**Task objective**
Where in the entries below does "Gruzijo" appear? Copy every line that has it.

**Data to process**
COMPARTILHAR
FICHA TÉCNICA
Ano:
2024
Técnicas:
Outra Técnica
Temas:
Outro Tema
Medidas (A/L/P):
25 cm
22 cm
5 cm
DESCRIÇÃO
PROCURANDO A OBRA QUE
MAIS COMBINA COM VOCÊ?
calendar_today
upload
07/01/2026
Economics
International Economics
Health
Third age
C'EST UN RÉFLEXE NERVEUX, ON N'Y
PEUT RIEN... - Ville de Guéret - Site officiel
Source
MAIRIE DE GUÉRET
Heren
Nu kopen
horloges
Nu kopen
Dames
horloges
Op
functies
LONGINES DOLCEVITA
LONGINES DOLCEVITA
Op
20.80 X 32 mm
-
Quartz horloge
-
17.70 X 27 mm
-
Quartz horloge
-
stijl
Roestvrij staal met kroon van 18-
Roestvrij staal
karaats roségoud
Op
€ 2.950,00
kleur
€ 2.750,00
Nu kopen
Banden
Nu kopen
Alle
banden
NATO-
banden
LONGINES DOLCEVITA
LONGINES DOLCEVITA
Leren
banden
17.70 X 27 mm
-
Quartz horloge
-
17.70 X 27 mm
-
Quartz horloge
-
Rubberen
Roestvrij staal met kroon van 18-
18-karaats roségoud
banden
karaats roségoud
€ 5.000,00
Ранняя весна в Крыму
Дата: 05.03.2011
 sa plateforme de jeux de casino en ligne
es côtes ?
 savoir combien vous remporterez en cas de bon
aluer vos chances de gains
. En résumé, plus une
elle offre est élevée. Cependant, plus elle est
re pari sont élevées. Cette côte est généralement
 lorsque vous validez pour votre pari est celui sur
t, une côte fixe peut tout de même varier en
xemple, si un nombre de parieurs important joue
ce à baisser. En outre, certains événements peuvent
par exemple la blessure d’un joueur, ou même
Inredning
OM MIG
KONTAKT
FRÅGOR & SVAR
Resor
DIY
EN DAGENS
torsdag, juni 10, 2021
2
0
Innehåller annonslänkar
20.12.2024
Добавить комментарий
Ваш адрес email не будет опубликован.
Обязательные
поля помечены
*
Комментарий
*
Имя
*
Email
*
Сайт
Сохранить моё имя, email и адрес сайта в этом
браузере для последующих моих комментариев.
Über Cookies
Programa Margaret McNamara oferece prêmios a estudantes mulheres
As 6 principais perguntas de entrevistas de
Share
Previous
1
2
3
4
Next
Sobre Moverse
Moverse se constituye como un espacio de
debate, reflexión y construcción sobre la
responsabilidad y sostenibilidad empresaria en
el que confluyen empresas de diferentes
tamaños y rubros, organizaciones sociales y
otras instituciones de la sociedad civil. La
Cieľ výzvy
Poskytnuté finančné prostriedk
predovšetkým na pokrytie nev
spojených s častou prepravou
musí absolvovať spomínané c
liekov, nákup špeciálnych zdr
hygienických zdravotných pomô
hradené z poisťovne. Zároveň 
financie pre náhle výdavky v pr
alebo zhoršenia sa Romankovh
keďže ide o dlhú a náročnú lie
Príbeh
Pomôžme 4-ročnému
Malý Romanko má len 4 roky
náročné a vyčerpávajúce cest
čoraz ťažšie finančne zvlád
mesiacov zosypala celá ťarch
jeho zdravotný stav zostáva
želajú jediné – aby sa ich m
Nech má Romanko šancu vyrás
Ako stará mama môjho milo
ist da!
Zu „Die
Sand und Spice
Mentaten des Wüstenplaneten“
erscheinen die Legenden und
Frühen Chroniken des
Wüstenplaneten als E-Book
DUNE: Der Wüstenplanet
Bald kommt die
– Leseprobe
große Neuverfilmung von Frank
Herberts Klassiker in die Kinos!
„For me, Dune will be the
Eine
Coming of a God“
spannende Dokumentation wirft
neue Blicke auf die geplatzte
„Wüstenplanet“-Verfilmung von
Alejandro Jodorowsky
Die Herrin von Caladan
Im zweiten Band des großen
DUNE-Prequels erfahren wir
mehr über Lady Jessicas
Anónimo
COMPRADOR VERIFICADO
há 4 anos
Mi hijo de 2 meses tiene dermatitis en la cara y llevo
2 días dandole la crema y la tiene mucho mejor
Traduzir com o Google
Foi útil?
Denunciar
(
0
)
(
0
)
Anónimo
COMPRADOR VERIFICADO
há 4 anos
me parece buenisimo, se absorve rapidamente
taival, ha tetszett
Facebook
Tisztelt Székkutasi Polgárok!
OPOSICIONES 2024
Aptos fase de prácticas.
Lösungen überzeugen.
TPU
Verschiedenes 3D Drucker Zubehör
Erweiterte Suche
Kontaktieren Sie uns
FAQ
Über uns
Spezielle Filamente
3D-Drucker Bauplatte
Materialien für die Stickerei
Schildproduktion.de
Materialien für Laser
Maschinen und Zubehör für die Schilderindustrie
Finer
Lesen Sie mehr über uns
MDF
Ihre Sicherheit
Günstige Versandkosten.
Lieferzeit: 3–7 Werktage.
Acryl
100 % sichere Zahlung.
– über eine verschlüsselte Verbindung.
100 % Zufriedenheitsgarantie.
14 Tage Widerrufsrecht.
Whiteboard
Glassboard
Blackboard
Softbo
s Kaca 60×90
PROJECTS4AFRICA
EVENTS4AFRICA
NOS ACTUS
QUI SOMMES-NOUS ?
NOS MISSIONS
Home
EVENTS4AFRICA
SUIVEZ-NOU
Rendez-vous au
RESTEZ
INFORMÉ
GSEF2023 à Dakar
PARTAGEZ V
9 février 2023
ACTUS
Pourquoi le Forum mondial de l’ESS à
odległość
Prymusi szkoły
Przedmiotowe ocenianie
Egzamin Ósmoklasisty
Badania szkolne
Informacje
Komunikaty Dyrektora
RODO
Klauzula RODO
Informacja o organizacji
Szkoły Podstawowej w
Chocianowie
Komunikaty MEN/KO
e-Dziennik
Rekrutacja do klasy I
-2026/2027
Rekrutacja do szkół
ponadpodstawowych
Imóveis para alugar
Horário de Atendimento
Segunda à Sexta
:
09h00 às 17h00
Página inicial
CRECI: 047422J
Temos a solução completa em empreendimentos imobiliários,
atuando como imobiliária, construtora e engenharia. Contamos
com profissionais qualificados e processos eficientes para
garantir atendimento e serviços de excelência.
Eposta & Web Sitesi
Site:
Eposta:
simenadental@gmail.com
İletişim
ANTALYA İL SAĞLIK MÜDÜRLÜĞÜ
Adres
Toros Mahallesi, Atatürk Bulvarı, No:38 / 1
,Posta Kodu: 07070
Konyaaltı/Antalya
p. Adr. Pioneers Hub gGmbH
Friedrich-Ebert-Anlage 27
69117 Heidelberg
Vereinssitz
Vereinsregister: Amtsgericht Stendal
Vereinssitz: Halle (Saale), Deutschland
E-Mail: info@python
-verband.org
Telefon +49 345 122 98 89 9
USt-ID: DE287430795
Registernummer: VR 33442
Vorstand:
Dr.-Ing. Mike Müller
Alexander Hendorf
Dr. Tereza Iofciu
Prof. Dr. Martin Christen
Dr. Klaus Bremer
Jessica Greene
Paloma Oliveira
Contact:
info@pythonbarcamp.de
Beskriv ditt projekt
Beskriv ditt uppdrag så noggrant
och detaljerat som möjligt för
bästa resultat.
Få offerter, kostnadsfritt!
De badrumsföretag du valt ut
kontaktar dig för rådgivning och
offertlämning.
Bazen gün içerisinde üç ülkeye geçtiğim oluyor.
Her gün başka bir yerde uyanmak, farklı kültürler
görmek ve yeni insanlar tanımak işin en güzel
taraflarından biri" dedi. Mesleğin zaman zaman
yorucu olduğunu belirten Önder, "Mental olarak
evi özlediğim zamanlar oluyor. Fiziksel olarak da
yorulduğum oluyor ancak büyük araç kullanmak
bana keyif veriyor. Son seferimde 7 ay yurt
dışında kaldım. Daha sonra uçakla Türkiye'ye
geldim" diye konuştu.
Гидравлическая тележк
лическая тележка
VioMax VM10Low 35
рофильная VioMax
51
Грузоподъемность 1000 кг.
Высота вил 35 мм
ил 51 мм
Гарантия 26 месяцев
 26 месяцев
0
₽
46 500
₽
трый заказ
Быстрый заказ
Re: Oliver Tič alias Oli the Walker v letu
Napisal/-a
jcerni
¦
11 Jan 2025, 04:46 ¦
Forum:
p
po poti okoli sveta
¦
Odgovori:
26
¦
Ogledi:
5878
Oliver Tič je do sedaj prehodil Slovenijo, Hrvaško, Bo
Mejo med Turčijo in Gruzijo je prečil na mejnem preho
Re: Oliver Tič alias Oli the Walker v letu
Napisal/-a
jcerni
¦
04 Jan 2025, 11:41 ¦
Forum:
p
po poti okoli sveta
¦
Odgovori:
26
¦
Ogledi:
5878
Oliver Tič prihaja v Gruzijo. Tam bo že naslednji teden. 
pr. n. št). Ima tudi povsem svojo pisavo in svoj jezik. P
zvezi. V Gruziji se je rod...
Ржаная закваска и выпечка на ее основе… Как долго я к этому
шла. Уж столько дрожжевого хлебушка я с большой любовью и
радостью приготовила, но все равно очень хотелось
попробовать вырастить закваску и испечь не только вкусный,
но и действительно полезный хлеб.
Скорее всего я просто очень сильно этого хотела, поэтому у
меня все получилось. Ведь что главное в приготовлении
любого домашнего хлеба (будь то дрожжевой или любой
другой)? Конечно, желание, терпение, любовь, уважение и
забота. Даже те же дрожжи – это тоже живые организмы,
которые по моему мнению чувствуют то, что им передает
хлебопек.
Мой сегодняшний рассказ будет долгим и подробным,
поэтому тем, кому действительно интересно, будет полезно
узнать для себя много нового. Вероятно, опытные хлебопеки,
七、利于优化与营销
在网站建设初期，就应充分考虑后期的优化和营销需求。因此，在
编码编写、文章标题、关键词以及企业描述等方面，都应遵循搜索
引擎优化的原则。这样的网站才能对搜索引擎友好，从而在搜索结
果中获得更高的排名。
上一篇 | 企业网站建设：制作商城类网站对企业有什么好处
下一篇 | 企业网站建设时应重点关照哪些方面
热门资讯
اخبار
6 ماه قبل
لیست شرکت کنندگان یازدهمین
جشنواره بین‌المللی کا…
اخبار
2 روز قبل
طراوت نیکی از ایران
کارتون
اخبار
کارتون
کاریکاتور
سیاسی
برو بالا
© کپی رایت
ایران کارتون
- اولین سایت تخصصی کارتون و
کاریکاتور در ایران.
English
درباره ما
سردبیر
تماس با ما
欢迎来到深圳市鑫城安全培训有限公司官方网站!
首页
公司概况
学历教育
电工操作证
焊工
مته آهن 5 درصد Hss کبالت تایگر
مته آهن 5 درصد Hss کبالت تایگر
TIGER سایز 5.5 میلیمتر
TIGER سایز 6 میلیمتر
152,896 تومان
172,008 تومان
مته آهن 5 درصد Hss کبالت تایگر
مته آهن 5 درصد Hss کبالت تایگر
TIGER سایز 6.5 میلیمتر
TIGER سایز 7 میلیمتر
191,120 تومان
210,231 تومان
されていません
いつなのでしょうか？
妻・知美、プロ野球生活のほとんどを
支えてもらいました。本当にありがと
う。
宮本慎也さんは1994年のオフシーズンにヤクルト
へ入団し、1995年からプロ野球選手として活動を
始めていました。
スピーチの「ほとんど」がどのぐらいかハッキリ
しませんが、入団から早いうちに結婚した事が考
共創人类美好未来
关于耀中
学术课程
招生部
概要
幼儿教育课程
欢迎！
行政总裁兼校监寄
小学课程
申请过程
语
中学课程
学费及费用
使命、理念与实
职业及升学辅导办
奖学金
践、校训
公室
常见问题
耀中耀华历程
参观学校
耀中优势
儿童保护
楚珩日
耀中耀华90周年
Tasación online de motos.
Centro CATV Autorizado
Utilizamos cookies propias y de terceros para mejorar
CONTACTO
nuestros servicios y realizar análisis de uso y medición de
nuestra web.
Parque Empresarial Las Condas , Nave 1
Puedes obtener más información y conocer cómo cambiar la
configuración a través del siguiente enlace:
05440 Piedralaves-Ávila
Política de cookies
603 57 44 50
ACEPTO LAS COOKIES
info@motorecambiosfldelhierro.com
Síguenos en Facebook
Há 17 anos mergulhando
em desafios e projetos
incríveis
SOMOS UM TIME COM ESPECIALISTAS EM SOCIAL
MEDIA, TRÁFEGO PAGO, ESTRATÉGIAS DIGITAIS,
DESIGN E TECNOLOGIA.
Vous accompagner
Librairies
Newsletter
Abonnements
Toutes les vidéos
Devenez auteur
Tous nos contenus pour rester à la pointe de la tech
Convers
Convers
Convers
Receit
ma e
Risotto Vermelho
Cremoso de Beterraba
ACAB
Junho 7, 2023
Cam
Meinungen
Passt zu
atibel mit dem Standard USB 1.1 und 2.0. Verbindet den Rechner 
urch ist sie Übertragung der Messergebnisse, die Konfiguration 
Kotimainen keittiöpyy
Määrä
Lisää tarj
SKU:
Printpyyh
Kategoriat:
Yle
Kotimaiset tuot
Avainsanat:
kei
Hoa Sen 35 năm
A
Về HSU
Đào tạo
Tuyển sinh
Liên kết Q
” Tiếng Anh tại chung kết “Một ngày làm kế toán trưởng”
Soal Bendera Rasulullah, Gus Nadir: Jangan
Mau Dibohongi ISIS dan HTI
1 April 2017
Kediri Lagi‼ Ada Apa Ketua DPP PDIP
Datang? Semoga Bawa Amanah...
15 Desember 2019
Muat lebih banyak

**Answer for this exercise**
Mejo med Turčijo in Gruzijo je prečil na mejnem preho
Oliver Tič prihaja v Gruzijo. Tam bo že naslednji teden. 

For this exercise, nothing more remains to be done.